Fewer physicians willing to take call
Fewer physicians willing to take call
A California task force demonstrated more than half of hospitals have a serious problem with on-call physicians, reports Larry Bedard, MD, FACEP, director of emergency services at Doctors Medical Center in San Pablo and Pinole, CA. "In California, more than 40% of neurosurgeons are being asked to be paid for standing by, with some physicians getting paid up to $2,000 a day," he says.
Many hospitals are unable to afford these fees, and therefore, are experiencing shortages of physicians willing to take call.’ "This has changed the whole dynamics of being on call," stresses Bedard.
There is also a disturbing trend of physicians trying to shirk their on-call responsibilities because of expanding responsibilities under EMTALA. "You can empathize with their desire to have an effective practice, on the other hand, the hospital can’t eliminate a requirement that’s put there by federal law," says Stephen Frew, a Rockford, IL-based health care attorney and consultant.
There are multiple reasons for this problem, says Charlotte Yeh, MD, FACEP, medical director for Medicare Policy at National Heritage Insurance Company in Hingham, MA. "The changes in reimbursement and recognition of specialty care is making it much harder," she explains. "Physicians have to be more productive during the daytime, so it’s much harder to come in at night. There is the risk of no reimbursement even if the patient is insured, if it’s the wrong network."
The potential for receiving stiff penalities for EMTALA violations is discouraging physicians from taking call, says Yeh. "For years, the on-call service was considered voluntary and part of the good will of physicians," she explains. "Now that you attach liabilities to that, it changes the whole character of the on-call system."
EDs typically used to be sources for physicians [who were on call] to build practices, but that has changed. "As you have more salaried physicians, the need to be responsive to the ED and build a practice is diminishing," Yeh notes.
Managed care exacerbates the problem, says Bedard. "We did a survey in our state and were surprised to find how many physicians relate this problem to managed care," he reports. "A plan may decide to pare the list of participating physicians so it doesn’t renew the physician’s contract. But the next time the physician’s on call, the MCO’s family practitioner asks them to take care of their patient’s broken hip. Physicians have been abused by managed care plans, which then use EMTALA to force them to take call."
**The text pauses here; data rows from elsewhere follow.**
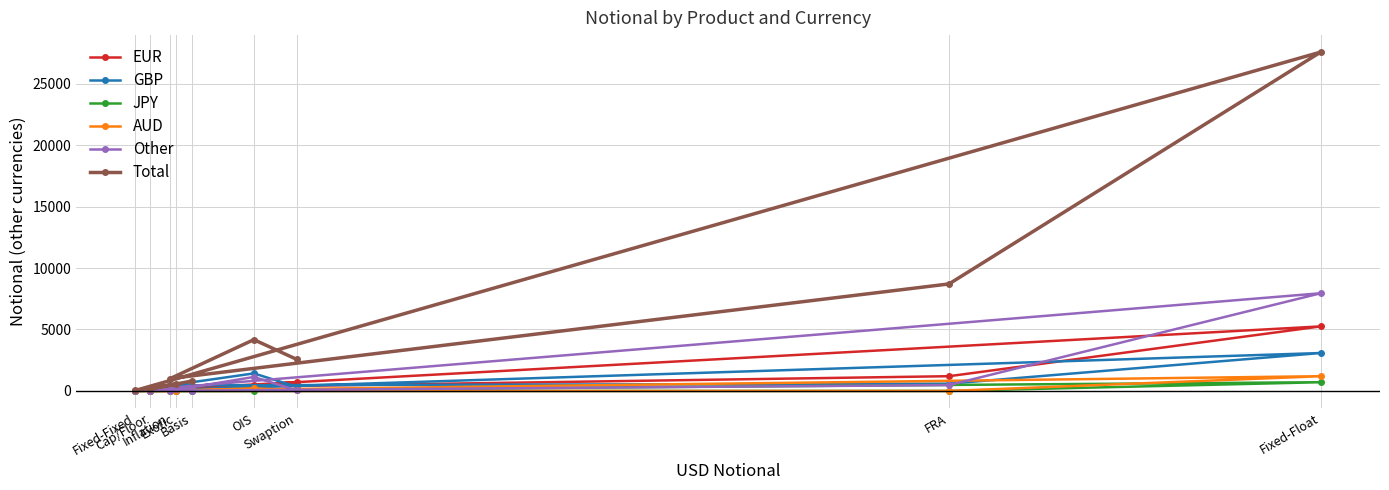

Which category has the highest value in the JPY series?

Fixed-Float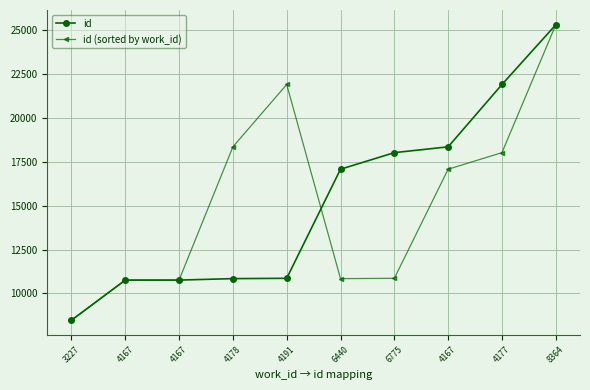

What is the difference between the maximum and minimum values in the id (sorted by work_id) series?

16850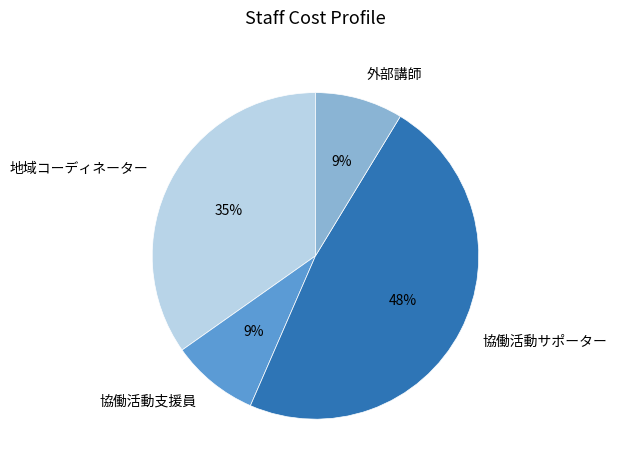

Which category has the biggest portion of the pie?

協働活動サポーター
MCOs often do not reimburse consultants fairly. "Many payors have arbitrarily refused to provide payment for services required by EMTALA," Frew reports. "These folks are getting stiffed on their money on a routine basis."
No law forces a physician to be on call, but once consultant agrees to be on call, he or she has to respond in a timely basis, says Bedard. "According to JCAHO requirements, that usually means within 30 minutes by phone," he notes.
The on-call physician issue needs to be brought to the general public’s attention, Bedard urges. "It may take a bad situation for this to become public. Unfortunately, a patient will probably have to pay dearly before this issue comes to light nationally, he says.
There needs to be a legislative solution to the problem, argues Bedard. "Patient advocate groups are getting more concerned with this issue as more adverse outcomes and problems occur," he says.
One potential solution is putting premium tax on managed care plans to pay the standby costs, based on their market share, to appropriately reimburse on-call physicians," Bedard suggests. Meanwhile, increasing numbers of physicians are likely to refuse to take call, he predicts.